───── Dataset section
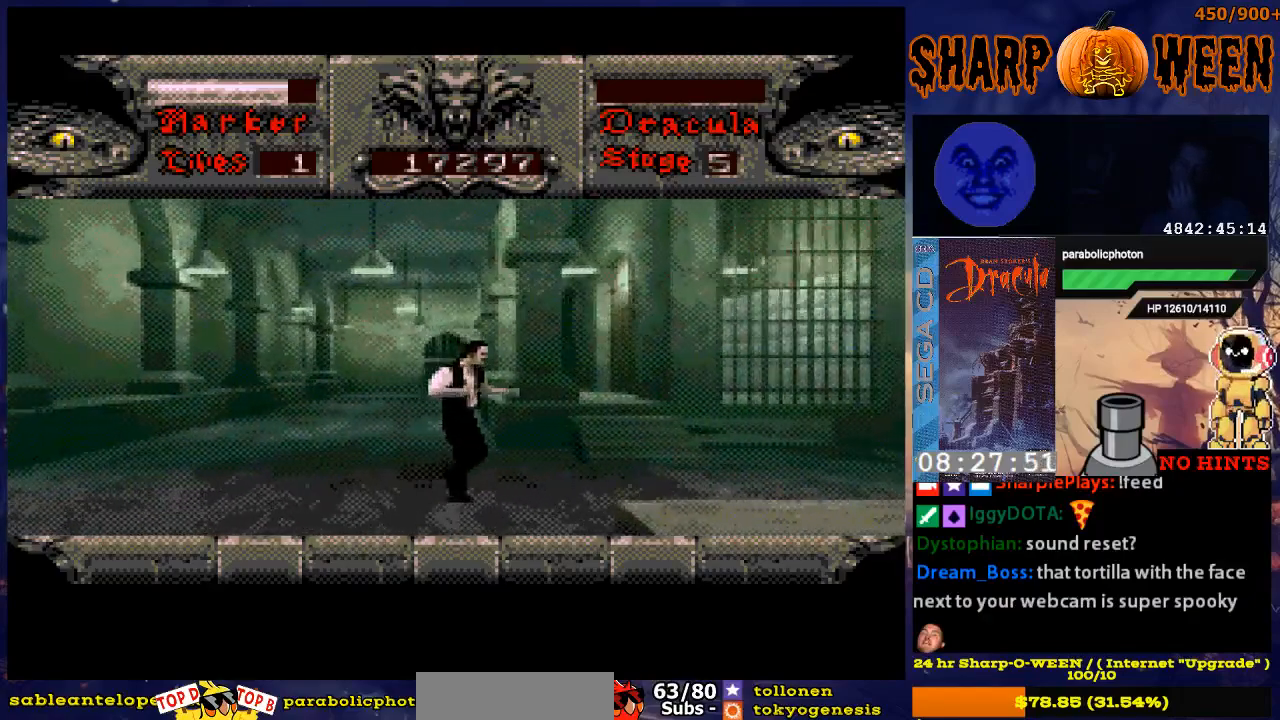
{"buttons": ["DPAD_RIGHT"], "events": []}
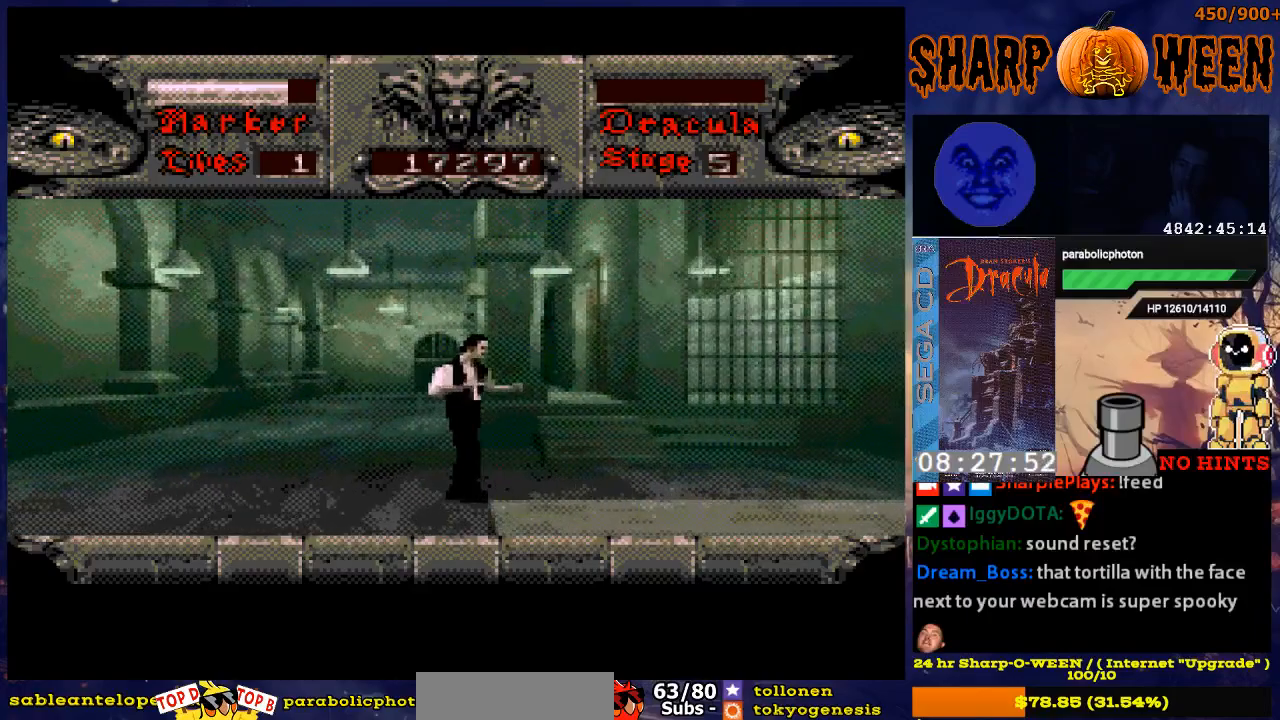
{"buttons": ["DPAD_RIGHT"], "events": []}
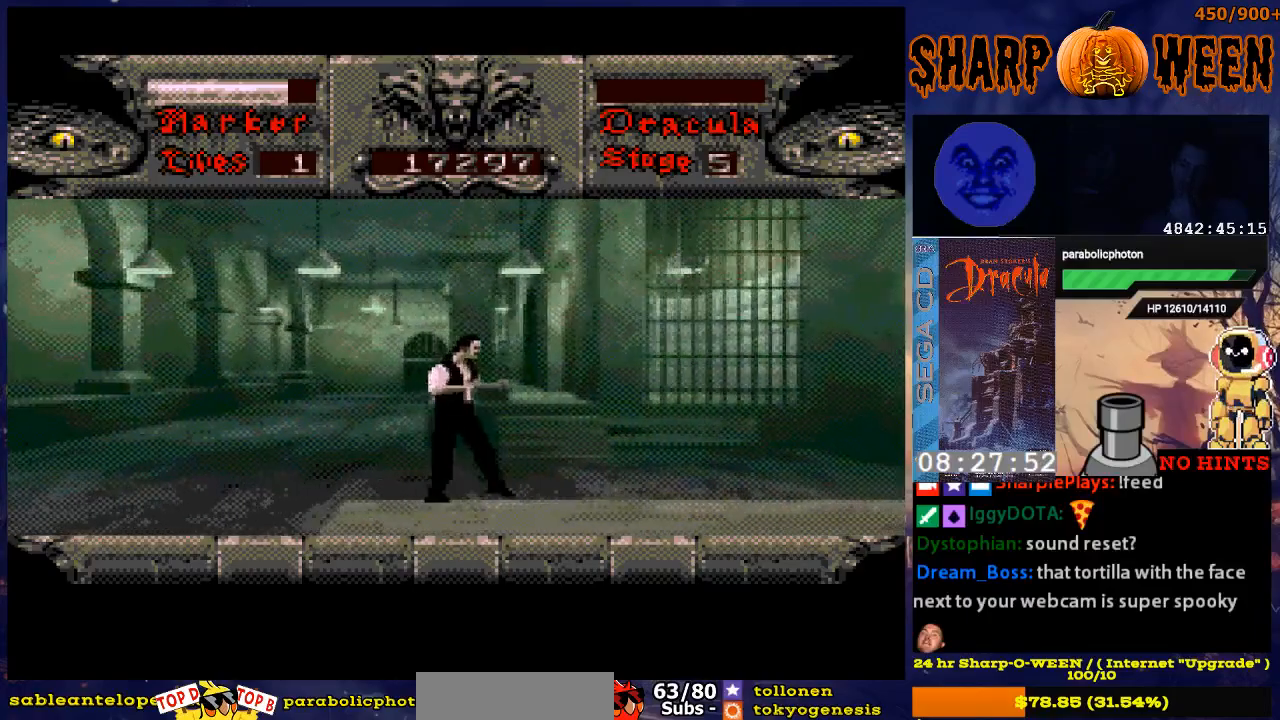
{"buttons": ["DPAD_RIGHT"], "events": []}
──────────
-- Task item --
In the answer, the data should reappear exactly, with no pictures.

-- Expected answer --
{"buttons": ["DPAD_RIGHT"], "events": []}
{"buttons": ["DPAD_RIGHT"], "events": []}
{"buttons": ["DPAD_RIGHT"], "events": []}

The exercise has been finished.